# Work to complete
Set down, word for word, only the lines from the start of the records through the line bearing "By material"; include no pictures.

# Given data
-*-*-

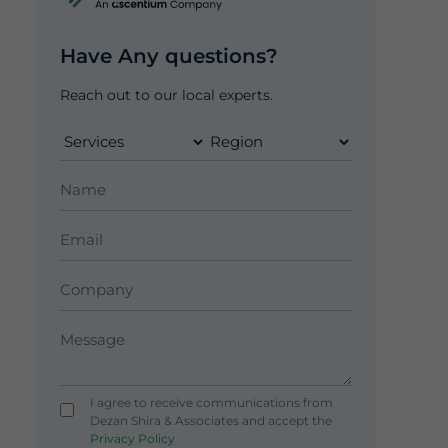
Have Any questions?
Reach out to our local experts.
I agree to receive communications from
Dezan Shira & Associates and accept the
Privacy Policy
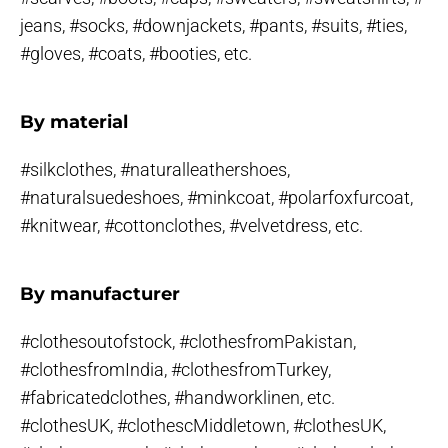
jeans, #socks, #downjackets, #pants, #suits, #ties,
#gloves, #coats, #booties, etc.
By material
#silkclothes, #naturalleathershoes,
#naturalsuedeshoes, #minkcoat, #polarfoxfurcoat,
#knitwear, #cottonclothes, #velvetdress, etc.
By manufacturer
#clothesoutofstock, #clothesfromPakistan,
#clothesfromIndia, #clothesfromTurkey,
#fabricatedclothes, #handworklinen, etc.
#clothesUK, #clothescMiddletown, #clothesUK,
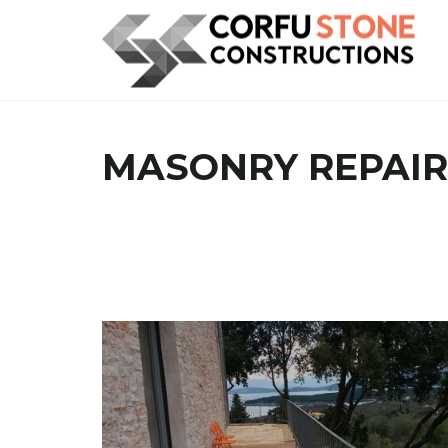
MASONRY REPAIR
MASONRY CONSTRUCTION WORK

-*-*-

# Output of the task
Have Any questions?
Reach out to our local experts.
I agree to receive communications from
Dezan Shira & Associates and accept the
Privacy Policy
jeans, #socks, #downjackets, #pants, #suits, #ties,
#gloves, #coats, #booties, etc.
By material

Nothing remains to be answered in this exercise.